"How are you bearing up?" I asked.


"Better than I dared hope," he said, still rubbing his eyelids. "I have the start of an excruciating headache, but now that I am out of the sunlight, perhaps it will subside." He lowered his fingers, opened his eyes, stretched his right leg out and stared grimly at the swollen flesh rising from his ankle to his knee. He'd taken his shoes off earlier, which was a good thing, as I doubt he'd have been able to pry the right shoe loose now. "I only hopethat subsides too," he muttered.


"Do you think it will?" I asked, studying the ugly bruise.


"Hopefully," he said, rubbing his lower leg gingerly. "If not, we may have to bleed it."


"You mean cut into it to let the blood out?" I asked.


"Yes," he said. "Desperate times call for desperate measures. But we will wait and see with luck it will improve of its own accord."


While Mr Crepsley was tending to his ankle, I unwrapped the chains around my wrists and legs and tried picking the locks. Mr Crepsley had taught me the fundamentals of lock-picking, but I'd never quite got the knack of it.


"Here," he said after a couple of minutes, when he saw I wasn't getting anywhere.

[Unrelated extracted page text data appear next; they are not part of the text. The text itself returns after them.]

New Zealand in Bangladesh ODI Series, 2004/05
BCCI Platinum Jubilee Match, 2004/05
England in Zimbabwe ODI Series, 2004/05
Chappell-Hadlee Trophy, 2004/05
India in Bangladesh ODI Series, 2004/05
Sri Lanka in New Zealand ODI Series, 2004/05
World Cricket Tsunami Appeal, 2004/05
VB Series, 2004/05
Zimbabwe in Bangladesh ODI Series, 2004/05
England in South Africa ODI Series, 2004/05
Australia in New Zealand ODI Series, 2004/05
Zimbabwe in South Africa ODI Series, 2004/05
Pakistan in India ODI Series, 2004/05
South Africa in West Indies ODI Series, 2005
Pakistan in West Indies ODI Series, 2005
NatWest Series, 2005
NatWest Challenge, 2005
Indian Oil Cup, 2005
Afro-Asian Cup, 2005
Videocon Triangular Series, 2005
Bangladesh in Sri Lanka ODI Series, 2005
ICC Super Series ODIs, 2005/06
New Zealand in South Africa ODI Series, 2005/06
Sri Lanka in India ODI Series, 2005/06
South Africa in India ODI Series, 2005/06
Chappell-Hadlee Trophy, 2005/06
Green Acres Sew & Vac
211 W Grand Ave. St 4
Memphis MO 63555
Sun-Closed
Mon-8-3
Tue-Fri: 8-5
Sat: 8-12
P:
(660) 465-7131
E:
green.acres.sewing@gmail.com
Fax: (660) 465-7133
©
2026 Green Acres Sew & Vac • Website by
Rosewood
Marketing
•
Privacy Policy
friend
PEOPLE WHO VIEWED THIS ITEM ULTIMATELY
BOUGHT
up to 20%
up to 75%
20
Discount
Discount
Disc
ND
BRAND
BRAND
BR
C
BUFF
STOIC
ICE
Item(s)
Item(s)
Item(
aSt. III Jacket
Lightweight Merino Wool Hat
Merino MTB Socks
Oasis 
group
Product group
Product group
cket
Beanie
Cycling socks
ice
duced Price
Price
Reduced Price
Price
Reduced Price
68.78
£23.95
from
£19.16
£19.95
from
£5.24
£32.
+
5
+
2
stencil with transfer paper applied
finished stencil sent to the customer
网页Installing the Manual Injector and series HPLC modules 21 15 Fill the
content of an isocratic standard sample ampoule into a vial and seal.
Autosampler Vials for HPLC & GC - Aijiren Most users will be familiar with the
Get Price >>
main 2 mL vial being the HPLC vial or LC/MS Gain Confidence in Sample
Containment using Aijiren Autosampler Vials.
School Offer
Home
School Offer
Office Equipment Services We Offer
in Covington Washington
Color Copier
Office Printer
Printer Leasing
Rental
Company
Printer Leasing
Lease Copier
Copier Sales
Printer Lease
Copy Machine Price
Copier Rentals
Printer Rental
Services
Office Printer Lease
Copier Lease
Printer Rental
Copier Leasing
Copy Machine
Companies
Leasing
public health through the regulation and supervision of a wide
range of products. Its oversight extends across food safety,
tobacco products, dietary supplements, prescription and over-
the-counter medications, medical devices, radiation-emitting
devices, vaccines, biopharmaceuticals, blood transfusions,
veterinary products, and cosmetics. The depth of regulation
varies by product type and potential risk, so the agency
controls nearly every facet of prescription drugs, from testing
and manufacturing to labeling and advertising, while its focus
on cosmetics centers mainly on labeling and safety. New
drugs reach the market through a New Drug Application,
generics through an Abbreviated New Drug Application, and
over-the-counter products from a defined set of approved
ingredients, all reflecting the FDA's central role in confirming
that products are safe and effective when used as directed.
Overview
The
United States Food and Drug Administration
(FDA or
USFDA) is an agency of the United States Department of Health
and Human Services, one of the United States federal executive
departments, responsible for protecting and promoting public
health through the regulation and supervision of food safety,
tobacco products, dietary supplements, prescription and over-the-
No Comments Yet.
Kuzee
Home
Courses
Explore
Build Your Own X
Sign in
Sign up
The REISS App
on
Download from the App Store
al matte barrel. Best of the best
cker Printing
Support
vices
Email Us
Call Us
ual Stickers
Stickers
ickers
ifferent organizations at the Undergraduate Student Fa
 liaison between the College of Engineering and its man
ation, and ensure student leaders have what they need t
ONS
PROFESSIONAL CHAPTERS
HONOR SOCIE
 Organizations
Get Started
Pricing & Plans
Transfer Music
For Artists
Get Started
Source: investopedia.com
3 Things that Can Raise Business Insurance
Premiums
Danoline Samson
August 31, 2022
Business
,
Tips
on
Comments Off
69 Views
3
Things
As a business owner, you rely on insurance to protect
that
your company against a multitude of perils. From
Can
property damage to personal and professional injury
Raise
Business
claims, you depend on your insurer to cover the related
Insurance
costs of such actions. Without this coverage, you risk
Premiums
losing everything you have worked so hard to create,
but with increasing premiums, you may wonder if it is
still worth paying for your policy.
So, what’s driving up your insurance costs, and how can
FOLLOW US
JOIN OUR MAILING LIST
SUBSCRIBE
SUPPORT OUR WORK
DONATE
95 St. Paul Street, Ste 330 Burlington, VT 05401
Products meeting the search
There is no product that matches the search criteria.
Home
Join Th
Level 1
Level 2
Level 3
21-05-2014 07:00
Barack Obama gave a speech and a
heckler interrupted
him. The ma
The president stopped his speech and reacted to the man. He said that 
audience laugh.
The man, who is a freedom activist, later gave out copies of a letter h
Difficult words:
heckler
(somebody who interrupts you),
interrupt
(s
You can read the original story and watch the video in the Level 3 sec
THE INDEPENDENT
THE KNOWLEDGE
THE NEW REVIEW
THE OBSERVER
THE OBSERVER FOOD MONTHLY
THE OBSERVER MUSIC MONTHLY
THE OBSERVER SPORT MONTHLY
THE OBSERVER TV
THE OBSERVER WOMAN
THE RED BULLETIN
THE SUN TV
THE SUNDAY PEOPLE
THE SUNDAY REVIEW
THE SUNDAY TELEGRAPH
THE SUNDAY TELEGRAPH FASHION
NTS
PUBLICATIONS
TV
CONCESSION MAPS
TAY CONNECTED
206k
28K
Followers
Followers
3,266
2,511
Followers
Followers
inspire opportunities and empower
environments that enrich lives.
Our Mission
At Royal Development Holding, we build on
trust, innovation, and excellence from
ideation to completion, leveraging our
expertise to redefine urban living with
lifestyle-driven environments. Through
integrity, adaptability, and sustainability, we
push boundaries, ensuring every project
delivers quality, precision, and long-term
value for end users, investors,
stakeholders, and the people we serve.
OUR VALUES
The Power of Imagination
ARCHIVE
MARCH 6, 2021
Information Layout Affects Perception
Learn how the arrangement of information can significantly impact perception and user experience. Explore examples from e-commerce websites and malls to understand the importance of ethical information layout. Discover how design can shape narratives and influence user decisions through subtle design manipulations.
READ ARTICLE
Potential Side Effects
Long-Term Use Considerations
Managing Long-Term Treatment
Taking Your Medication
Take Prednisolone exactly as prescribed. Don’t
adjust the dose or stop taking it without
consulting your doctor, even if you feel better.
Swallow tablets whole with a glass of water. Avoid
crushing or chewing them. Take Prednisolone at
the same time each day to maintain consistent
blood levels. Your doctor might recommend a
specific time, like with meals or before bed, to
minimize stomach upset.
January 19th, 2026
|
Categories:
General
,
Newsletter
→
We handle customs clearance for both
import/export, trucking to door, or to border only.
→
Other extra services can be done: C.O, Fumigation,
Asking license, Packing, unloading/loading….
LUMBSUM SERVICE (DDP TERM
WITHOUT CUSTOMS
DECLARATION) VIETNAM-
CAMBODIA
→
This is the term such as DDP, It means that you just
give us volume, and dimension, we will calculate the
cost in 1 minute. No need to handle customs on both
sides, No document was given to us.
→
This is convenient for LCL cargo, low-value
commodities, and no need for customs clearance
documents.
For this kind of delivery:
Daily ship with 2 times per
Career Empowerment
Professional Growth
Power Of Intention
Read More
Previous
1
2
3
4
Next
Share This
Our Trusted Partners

The vampire made quick work of the locks, and seconds later the cuffs and chains were lying in heaps on the floor. I rubbed my freed flesh gratefully, then glanced at Harkat, who was using the hem of his robes to wipe green sweat from his face. "How come they didn't put handcuffs on you?" I asked.


"They did," he replied, "but they took them off … once I was inside my cell."


"Why?"


The Little Person's wide mouth split into a hideous smirk. "They didn't know what I was or … what to make of me. They asked if I was in … pain, so I said I was. They asked if the handcuffs … hurt, so I said they did. So they took them off."